Managing Nest Egg Expectations

How much of your nest egg are you willing to lose?

This question is one that I always ask my students in the adult learning courses I teach and my new clients and prospects alike. Every time I ask the question I get the same deer-in-headlights looks, and the answer seems difficult to produce. After I press for an answer, 99% of the time folks say the same thing: NONE!

“How can that be?” I ask inquisitively. If your portfolio has any portion of it in something other than cash, CDs, or other guaranteed investments, “None” cannot be your answer. The head-scratching begins again, and someone usually says something like, “I don’t really know. I’ve never been asked that question before.” Then the dialogue begins, and we start to drill down on what this really means to their personal situation.

Wall Street and Big Brokerage do not engage in this type of negative thinking, as it’s anything but sexy, exciting, or emotionally stimulating. Conversely, they tell you what you need to do, what you need to buy, and how much money they are going to make for you. Does that sound about right?

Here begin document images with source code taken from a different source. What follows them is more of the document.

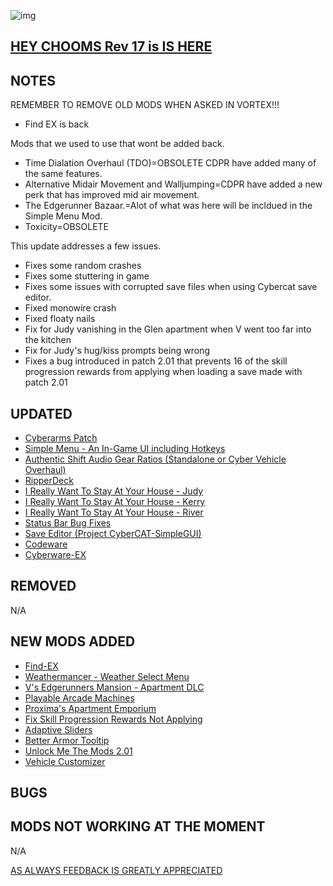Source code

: ![img](https://s11.gifyu.com/images/Cuty-od-Dreams-Logo-YellowUP.png)


[HEY CHOOMS Rev 17 is IS HERE](https://)
-

NOTES
-

REMEMBER TO REMOVE OLD MODS WHEN ASKED IN VORTEX!!! 

- Find EX is back

Mods that we used to use that wont be added back.
- Time Dialation Overhaul (TDO)=OBSOLETE CDPR have added many of the same features.
- Alternative Midair Movement and Walljumping=CDPR have added a new perk that has improved mid air movement.
- The Edgerunner Bazaar.=Alot of what was here will be incldued in the Simple Menu Mod.
- Toxicity=OBSOLETE

This update addresses a few issues.

- Fixes some random crashes
- Fixes some stuttering in game
- Fixes some issues with corrupted save files when using Cybercat save editor.
- Fixed monowire crash
- Fixed floaty nails
- Fix for Judy vanishing in the Glen apartment when V went too far into the kitchen
- Fix for Judy's hug/kiss prompts being wrong
- Fixes a bug introduced in patch 2.01 that prevents 16 of the skill progression rewards from applying when loading a save made with patch 2.01


UPDATED
-

- [Cyberarms Patch](https://www.nexusmods.com/cyberpunk2077/mods/4393?tab=description)
- [Simple Menu - An In-Game UI including Hotkeys](https://www.nexusmods.com/cyberpunk2077/mods/818)
- [Authentic Shift Audio Gear Ratios (Standalone or Cyber Vehicle Overhaul)](https://www.nexusmods.com/cyberpunk2077/mods/6823)
- [RipperDeck](https://www.nexusmods.com/cyberpunk2077/mods/9302?tab=description)
- [I Really Want To Stay At Your House - Judy](https://www.nexusmods.com/cyberpunk2077/mods/8753?tab=description)
- [I Really Want To Stay At Your House - Kerry](https://www.nexusmods.com/cyberpunk2077/mods/8806)
- [I Really Want To Stay At Your House - River](https://www.nexusmods.com/cyberpunk2077/mods/8826)
- [Status Bar Bug Fixes](https://www.nexusmods.com/cyberpunk2077/mods/4316?tab=description)
- [Save Editor (Project CyberCAT-SimpleGUI)](https://www.nexusmods.com/cyberpunk2077/mods/718)
- [Codeware](https://www.nexusmods.com/cyberpunk2077/mods/7780)
- [Cyberware-EX](https://www.nexusmods.com/cyberpunk2077/mods/9429)

REMOVED
-

N/A

NEW MODS ADDED 
-

- [Find-EX](https://www.nexusmods.com/cyberpunk2077/mods/8340?tab=description)
- [Weathermancer - Weather Select Menu](https://www.nexusmods.com/cyberpunk2077/mods/9805)
- [V's Edgerunners Mansion - Apartment DLC](https://www.nexusmods.com/cyberpunk2077/mods/5437?tab=description)
- [Playable Arcade Machines](https://www.nexusmods.com/cyberpunk2077/mods/4213?tab=description)
- [Proxima's Apartment Emporium](https://www.nexusmods.com/cyberpunk2077/mods/9765)
- [Fix Skill Progression Rewards Not Applying](https://www.nexusmods.com/cyberpunk2077/mods/9879?tab=description)
- [Adaptive Sliders](https://www.nexusmods.com/cyberpunk2077/mods/5075?tab=description)
- [Better Armor Tooltip](https://www.nexusmods.com/cyberpunk2077/mods/9706?tab=description)
- [Unlock Me The Mods 2.01](https://www.nexusmods.com/cyberpunk2077/mods/9349?tab=description)
- [Vehicle Customizer](https://www.nexusmods.com/cyberpunk2077/mods/3689?tab=description)

BUGS
-


MODS NOT WORKING AT THE MOMENT 
-

N/A

[AS ALWAYS FEEDBACK IS GREATLY APPRECIATED](https://)
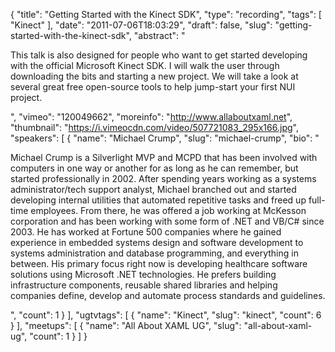 {
  "title": "Getting Started with the Kinect SDK",
  "type": "recording",
  "tags": [
    "Kinect"
  ],
  "date": "2011-07-06T18:03:29",
  "draft": false,
  "slug": "getting-started-with-the-kinect-sdk",
  "abstract": "<p>This talk is also designed for people who want to get started developing with the official Microsoft Kinect SDK. I will walk the user through downloading the bits and starting a new project. We will take a look at several great free open-source tools to help jump-start your first NUI project.</p>",
  "vimeo": "120049662",
  "moreinfo": "http://www.allaboutxaml.net",
  "thumbnail": "https://i.vimeocdn.com/video/507721083_295x166.jpg",
  "speakers": [
    {
      "name": "Michael Crump",
      "slug": "michael-crump",
      "bio": "<p>Michael Crump is a Silverlight MVP and MCPD that has been involved with computers in one way or another for as long as he can remember, but started professionally in 2002. After spending years working as a systems administrator/tech support analyst, Michael branched out and started developing internal utilities that automated repetitive tasks and freed up full-time employees. From there, he was offered a job working at McKesson corporation and has been working with some form of .NET and VB/C# since 2003. He has worked at Fortune 500 companies where he gained experience in embedded systems design and software development to systems administration and database programming, and everything in between. His primary focus right now is developing healthcare software solutions using Microsoft .NET technologies. He prefers building infrastructure components, reusable shared libraries and helping companies define, develop and automate process standards and guidelines.</p>",
      "count": 1
    }
  ],
  "ugtvtags": [
    {
      "name": "Kinect",
      "slug": "kinect",
      "count": 6
    }
  ],
  "meetups": [
    {
      "name": "All About XAML UG",
      "slug": "all-about-xaml-ug",
      "count": 1
    }
  ]
}
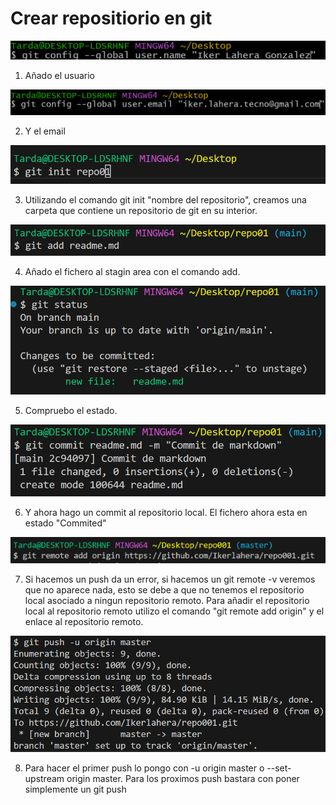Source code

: # Crear repositiorio en git

![alt text](image-6.png)

1. Añado el usuario

![alt text](image-7.png)

2. Y el email 
   
![alt text](image.png)

3. Utilizando el comando git init "nombre del repositorio", creamos una carpeta que contiene un repositorio de git en su interior.

![alt text](image-1.png)

4. Añado el fichero al stagin area con el comando add.

![alt text](image-2.png)

5. Compruebo el estado.

![alt text](image-3.png) 

6. Y ahora hago un commit al repositorio local. El fichero ahora esta en estado "Commited"


![alt text](image-4.png)

7. Si hacemos un push da un error, si hacemos un git remote -v veremos que no aparece nada, esto se debe a que no tenemos el repositorio local asociado a ningun repositorio remoto.  Para añadir el repositorio local al repositorio remoto utilizo el comando "git remote add origin" y el enlace al repositorio remoto.

![alt text](image-5.png)

8. Para hacer el primer push lo pongo con -u origin master o --set-upstream origin master. Para los proximos push bastara con poner simplemente un git push
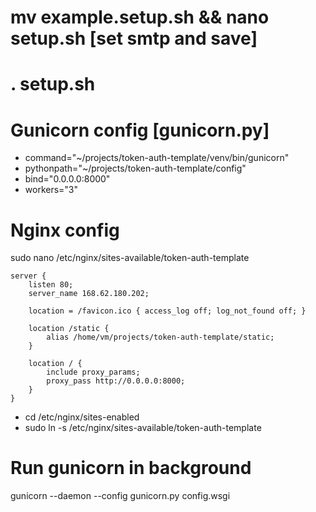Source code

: # mv example.setup.sh && nano setup.sh [set smtp and save]
# . setup.sh
<!-- - sudo apt update
- sudo apt install python3-venv
- sudo apt install nginx

- cd ~/projects/token-auth-template
- python3 -m venv venv
- . venv/bin/activate
- pip install -r requirements.txt
- mv example.env.sh && nano env.sh [set smtp settings]
- . env.sh
- python manage.py migrate
- python manage.py collectstatic -->

# Gunicorn config [gunicorn.py]
- command="~/projects/token-auth-template/venv/bin/gunicorn"
- pythonpath="~/projects/token-auth-template/config"
- bind="0.0.0.0:8000"
- workers="3"

# Nginx config
sudo nano /etc/nginx/sites-available/token-auth-template

    server {
        listen 80;
        server_name 168.62.180.202;

        location = /favicon.ico { access_log off; log_not_found off; }

        location /static {
            alias /home/vm/projects/token-auth-template/static;
        }

        location / {
            include proxy_params;
            proxy_pass http://0.0.0.0:8000;
        }
    }

- cd /etc/nginx/sites-enabled
- sudo ln -s /etc/nginx/sites-available/token-auth-template

# Run gunicorn in background
gunicorn --daemon --config gunicorn.py config.wsgi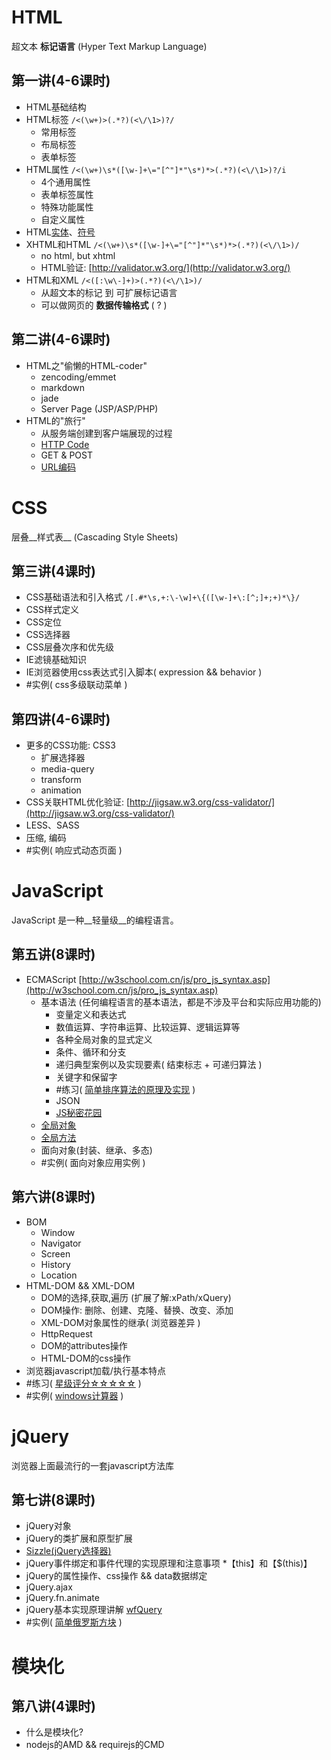 HTML
====
超文本 __标记语言__ (Hyper Text Markup Language)

第一讲(4-6课时)
-------------
* HTML基础结构
* HTML标签    ``/<(\w+)>(.*?)(<\/\1>)?/``
    * 常用标签
    * 布局标签
    * 表单标签
* HTML属性    ``/<(\w+)\s*([\w-]+\="[^"]*"\s*)*>(.*?)(<\/\1>)?/i``
    * 4个通用属性
    * 表单标签属性
    * 特殊功能属性
    * 自定义属性
* HTML[实体](http://w3school.com.cn/tags/html_ref_entities.html)、[符号](http://w3school.com.cn/tags/html_ref_symbols.html)
* XHTML和HTML    ``/<(\w+)\s*([\w-]+\="[^"]*"\s*)*>(.*?)(<\/\1>)/``
    * no html, but xhtml
    * HTML验证: [http://validator.w3.org/](http://validator.w3.org/)
* HTML和XML      ``/<([:\w\-]+)>(.*?)(<\/\1>)/``
    * 从超文本的标记 到 可扩展标记语言
    * 可以做网页的 __数据传输格式__ ( ? )

第二讲(4-6课时)
-------------
* HTML之"偷懒的HTML-coder"
    * zencoding/emmet
    * markdown
    * jade
    * Server Page (JSP/ASP/PHP)
* HTML的"旅行"
    * 从服务端创建到客户端展现的过程
    * [HTTP Code](http://w3school.com.cn/tags/html_ref_httpmessages.asp)
    * GET & POST
    * [URL编码](http://w3school.com.cn/tags/html_ref_urlencode.html)

CSS
===
层叠__样式表__ (Cascading Style Sheets) 

第三讲(4课时)
------------
* CSS基础语法和引入格式  ``/[.#*\s,+:\-\w]+\{([\w-]+\:[^;]+;+)*\}/``
* CSS样式定义   
* CSS定位
* CSS选择器
* CSS层叠次序和优先级
* IE滤镜基础知识
* IE浏览器使用css表达式引入脚本( expression && behavior )
* #实例( css多级联动菜单 )

第四讲(4-6课时)
---------------
* 更多的CSS功能: CSS3
    * 扩展选择器
    * media-query
    * transform
    * animation
* CSS关联HTML优化验证: [http://jigsaw.w3.org/css-validator/](http://jigsaw.w3.org/css-validator/)
* LESS、SASS
* 压缩, 编码
* #实例( 响应式动态页面 )


JavaScript
==========
JavaScript 是一种__轻量级__的编程语言。

第五讲(8课时)
-------------
* ECMAScript    [http://w3school.com.cn/js/pro_js_syntax.asp](http://w3school.com.cn/js/pro_js_syntax.asp)
    * 基本语法 (任何编程语言的基本语法，都是不涉及平台和实际应用功能的)
        * 变量定义和表达式
        * 数值运算、字符串运算、比较运算、逻辑运算等
        * 各种全局对象的显式定义
        * 条件、循环和分支
        * 递归典型案例以及实现要素( 结束标志 + 可递归算法 )
        * 关键字和保留字
        * #练习( [简单排序算法的原理及实现](http://runjs.cn/detail/m1pgexjv) )
        * JSON
        * [JS秘密花园](http://bonsaiden.github.io/JavaScript-Garden/zh/)
    * [全局对象](http://w3school.com.cn/jsref/index.asp)
    * [全局方法](http://w3school.com.cn/jsref/jsref_obj_global.asp)
    * 面向对象(封装、继承、多态)
    * #实例( 面向对象应用实例 )

第六讲(8课时)
-------------
* BOM
    * Window
    * Navigator
    * Screen
    * History
    * Location
* HTML-DOM && XML-DOM
    * DOM的选择,获取,遍历 (扩展了解:xPath/xQuery)
    * DOM操作: 删除、创建、克隆、替换、改变、添加
    * XML-DOM对象属性的继承( 浏览器差异 )
    * HttpRequest
    * DOM的attributes操作
    * HTML-DOM的css操作
* 浏览器javascript加载/执行基本特点
* #练习( [星级评分☆☆☆☆☆](http://runjs.cn/detail/evsimdcq) )
* #实例( [windows计算器](http://runjs.cn/detail/0wgck9pa) )

jQuery
======
浏览器上面最流行的一套javascript方法库

第七讲(8课时)
------------
* jQuery对象
* jQuery的类扩展和原型扩展
* [Sizzle(jQuery选择器)](http://w3school.com.cn/jquery/jquery_ref_selectors.asp)
* jQuery事件绑定和事件代理的实现原理和注意事项
*【this】和【$(this)】
* jQuery的属性操作、css操作 && data数据绑定
* jQuery.ajax
* jQuery.fn.animate
* jQuery基本实现原理讲解 [wfQuery](https://github.com/shy2850/wfQuery)
* #实例( [简单俄罗斯方块](http://runjs.cn/detail/h05vfmrb) )


模块化
======
第八讲(4课时)
-------------
* 什么是模块化?
* nodejs的AMD && requirejs的CMD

I understand that 2008 seems like an eternity ago, and that had you just stayed the course, like those on Wall Street told you to do, you have likely made back all the money you lost in the market crash and maybe even have some additional gains in your account. Unfortunately, as you are entering the MOST critical time in your financial life, the retirement phase, you cannot afford to sustain heavy losses if another 2008 happens.

The last market crash was deep and painful, but only briefly so. Don’t you recall how the federal government rushed to the rescue to bail out those giant companies? Many of those companies irresponsibly squandered billions of dollars, while others were victims of the aggregate collapse and fiscally in peril as a result. The federal government came to the rescue and decided which companies were just too big to fail. Those that were fortunate enough to make the list were provided with economic stimulus from the government to avoid bankruptcy (i.e., AIG and GM). Other 100+-year-old companies, like Bear Stearns and Lehman Brothers, were less fortunate.

Next, the Federal Reserve began the process of quantitative easing, initially buying billions of dollars in dysfunctional mortgage-backed securities and followed by flooding the world with 85 billion dollars of U.S. Treasuries every month, subsequently driving the 10-year U.S. Treasury bond to 200-year record lows.

The result was good for our 401(k)s and other securities-related investments. Today, we are experiencing all-time highs in the U.S. stock market, and that warm and fuzzy feeling keeps us mostly unconcerned that the stock market will ever reverse its course. In my 23 years as an advisor and educator, I am certain of few things, but the market’s cyclical nature will forever remain a real threat.

When the next downturn in the market occurs and possibly devastates your plans for smooth-sailing throughout retirement, are you prepared to be defensive? What have you or your advisor built into your financial plan that enables your portfolio to prevent significant losses?

If you are familiar with the concept of sequence of returns, then you understand that the timing of bad events creating significant losses in the five years prior to retirement and the first five years of retirement are critical to the long-term success of your portfolio for the rest of your life! Isn’t your priority the same as all others in retirement? Not running out of money before you run out of life.

We face challenging times with global markets and geopolitical events affecting us at every turn. I have absolutely no idea what the markets will be like over the next several years, and I don’t think anybody really does. I am certain, however, that as long as these good times have reigned, they can’t last forever.

If we have some difficult times ahead, will that bode well for the current construct of your portfolio? My mission is not to suggest you do anything irrational but, rather, get you to create a plan of action. You must answer the question, “How much of my nest egg am I willing to lose?” and do what is necessary to help ensure your plan is as fail-proof as possible. Once you have this structure in place, retirement will not only be much more predictable but also certainly more enjoyable!